8 Ways to Combat High APR Problems
What is high APR for a credit card and how do you counteract it?
Credit cards have relatively high interest rates compared to other types of debt, like loans. So by comparison, all credit cards have high APR except during 0% promotional offers. But there is a certain limit beyond which credit cards have notably high rates.
- Currently, average credit card APR is around 16%
- Reward credit cards tend to have higher APR, averaging above 16.25%
- If you have bad credit then it means higher APR, too; average APR is currently almost 23.5%
You can find the interest rates for your accounts listed on your monthly credit card statement. They are usually listed in a table somewhere on the first page of your statement. Compare the rates above to your credit card interest rates to see if yours are high.
Again, keep in mind that even if your rates are on par with the rates above, that’s still high. Even with average credit card APR, there could be more efficient ways to pay off your debt. Review the solutions below and consider your options carefully to make an effective plan to eliminate credit card debt.
#1: Negotiate lower interest rates
The first thing you should do if your rates are high compared to rates above is call your creditors. Unlike loans, credit card interest rates are not fixed at the time you open the account. They can change, often because you negotiate to reduce the rate.
Interest rate negotiation is not guaranteed. You will have more success if you:
- Always make your payments on time
- Have been a loyal customer for a number of years
- Improved your credit score since you opened the account
- Have not maxed out the account
#2: Target your debt by APR
Even if your creditors agree to reduce your rates, you will still spend money each month on high interest charges as long as you have credit card debt. The only way to avoid interest charges on high APR credit cards is to start a billing and end billing cycles with a zero balance. If you pay off your charges in full every month, high APR won’t be a problem.
If you’re concerned about APR now, it’s probably because you carry balances over from month to month. In this case, you need to implement a debt reduction plan. You streamline your budget to maximize the money you have, then target debts for elimination by APR.
#3: Devote all extra cash to debt elimination
In addition to your debt reduction plan, you should devote all extra cash to paying off your credit card debt. That includes tax refunds, holiday bonuses and birthday cash. You can convert gift cards, sell items you don’t need, pick up a side job – anything to pay off debt.
Remember, the faster you eliminate your debt, the more you minimize interest charges. This is why you pay off debt starting with the highest APR; they cost more each month they linger. By focusing your energy on getting out of debt faster, you rein in runaway interest charges.
#4: Set up a repayment plan with the creditor
If you have multiple credit card debts to repay and you’re struggling meeting the minimum payments, set up repayment plans. Creditors don’t want to send your account to collections. It will be a loss for them, both in revenue and of a loyal customer. They want to keep you and your account in good standing. So, you can make often ask to make payment arrangements when you run into trouble.
They will usually freeze your account temporarily so you can’t make new charges. Then they will set a payment that you need to ensure you can meet every month. Falling off of a repayment plan can result in penalties and the creditor is unlikely to work with you again.

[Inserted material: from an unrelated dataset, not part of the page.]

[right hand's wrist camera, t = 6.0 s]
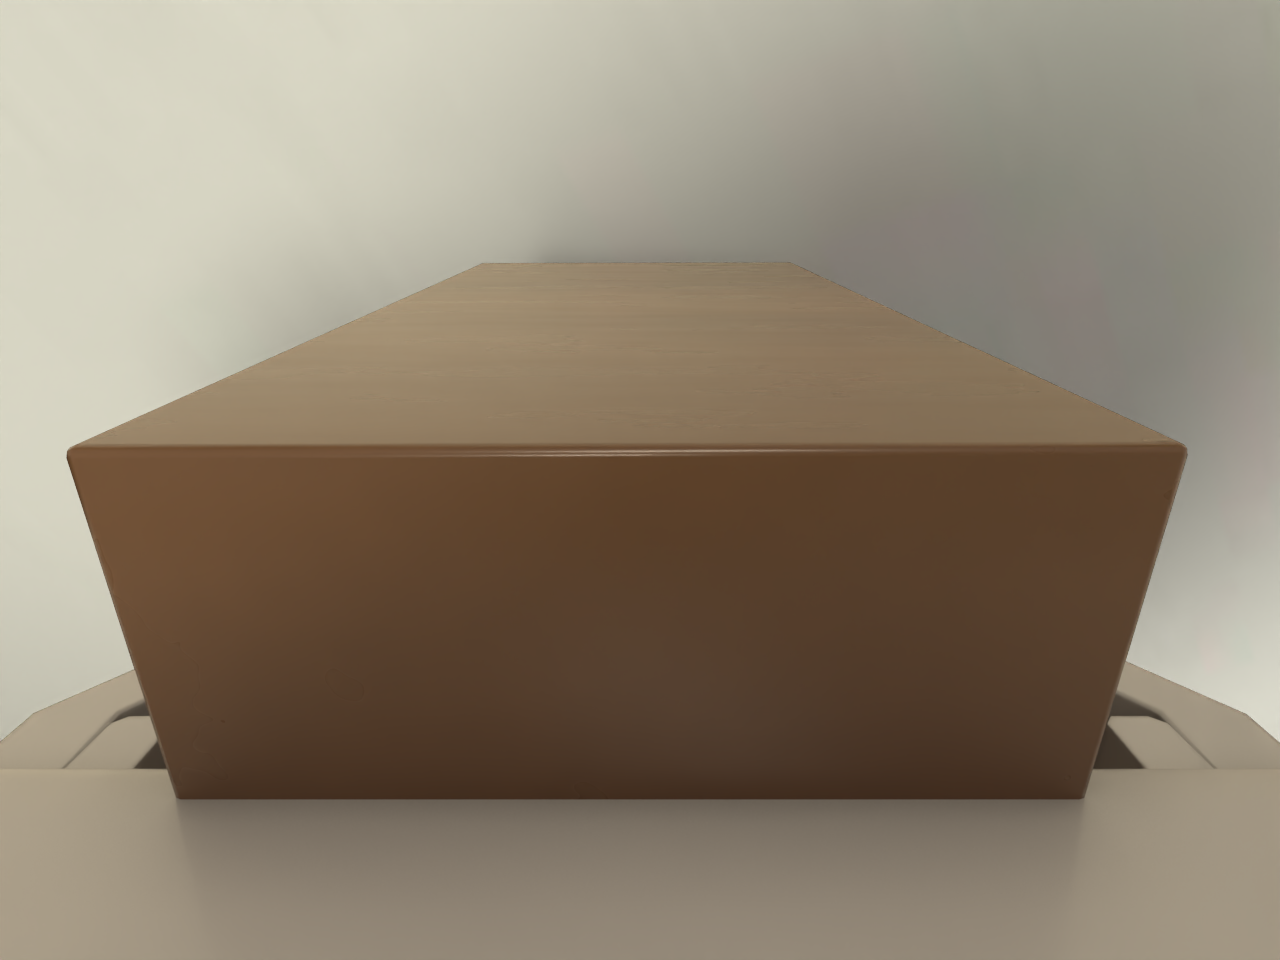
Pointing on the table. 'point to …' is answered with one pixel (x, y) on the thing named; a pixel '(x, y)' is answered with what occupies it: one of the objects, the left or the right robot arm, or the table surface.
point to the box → (629, 551)
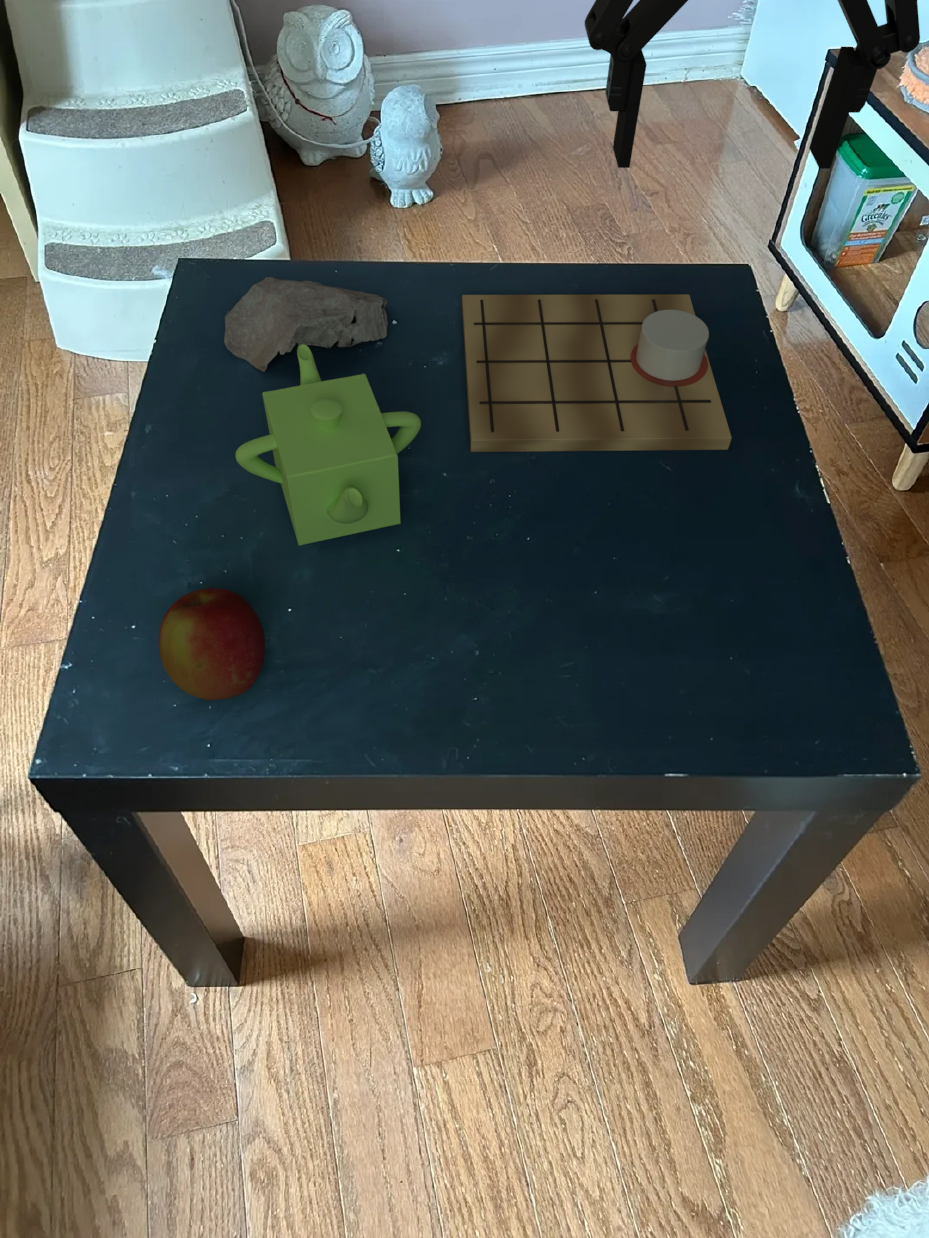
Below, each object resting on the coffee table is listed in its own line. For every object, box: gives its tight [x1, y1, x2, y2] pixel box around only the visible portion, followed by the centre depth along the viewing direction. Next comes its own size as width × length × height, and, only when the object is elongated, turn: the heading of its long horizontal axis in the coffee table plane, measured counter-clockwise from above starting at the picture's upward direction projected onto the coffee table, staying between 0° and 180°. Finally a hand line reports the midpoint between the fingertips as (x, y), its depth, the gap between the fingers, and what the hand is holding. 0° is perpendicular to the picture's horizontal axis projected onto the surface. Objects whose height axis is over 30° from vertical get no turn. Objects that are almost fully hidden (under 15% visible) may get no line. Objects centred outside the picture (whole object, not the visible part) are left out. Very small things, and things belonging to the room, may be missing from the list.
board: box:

#5: Consolidate the debt with a personal loan
As we mentioned at the top, loans have low interest rates compared to credit cards. So, another solution to challenges with high interest rate credit cards is debt consolidation. You take out a personal loan with a low interest rate, then use the funds to pay off your credit cards. This leaves only the low interest rate loan with a fixed payment to pay back.
Just be careful not to run the balances back up on your high APR credit cards.
#6: Use a credit card balance transfer
You can also consolidate debt using a new credit card. Balance transfer credit cards allow you to transfer existing balances to a new account at 0% APR. That rate only lasts for a certain period of time, known as an introductory period. Once it ends, the regular balance transfer APR on the card kicks in. Currently, the average APR on balance transfer credit cards is slightly over 15%.
The length of the introductory period depends on your credit score; they generally range from 6 months to 18 months. Your goal is to pay off the debt before the real rate applies. This strategy usually only works for limited debt amounts.
#7: Use part of a Home Equity Line of Credit
Most experts would recommend that you should not take out a home equity loan solely for the purpose of paying off credit card debt. However, if you have extra funds from a home equity loan or HELOC, it would lower the interest rate. A Home Equity Line of Credit is a set amount of money you can borrow against based on the equity in your home.
If you have extra funds, you can use some of the money to pay off some credit cards. However, it’s not recommended to borrow against your equity only for credit cards. This effectively converts unsecured debt into secured. Now the debt uses your home as collateral, so if you fall behind on the payments you could face foreclosure.
#8: Enroll in a debt management program
A debt management program is basically a professionally assisted debt consolidation and repayment plan. You enroll through a consumer credit counselling agency. They set up a payment plan that you can afford, then negotiate with your creditors. Even if you couldn’t negotiate lower interest rates, credit counsellors can reduce or eliminate your APR. That’s because the agencies have established relationships with creditors and proven records of success helping borrowers regain stability.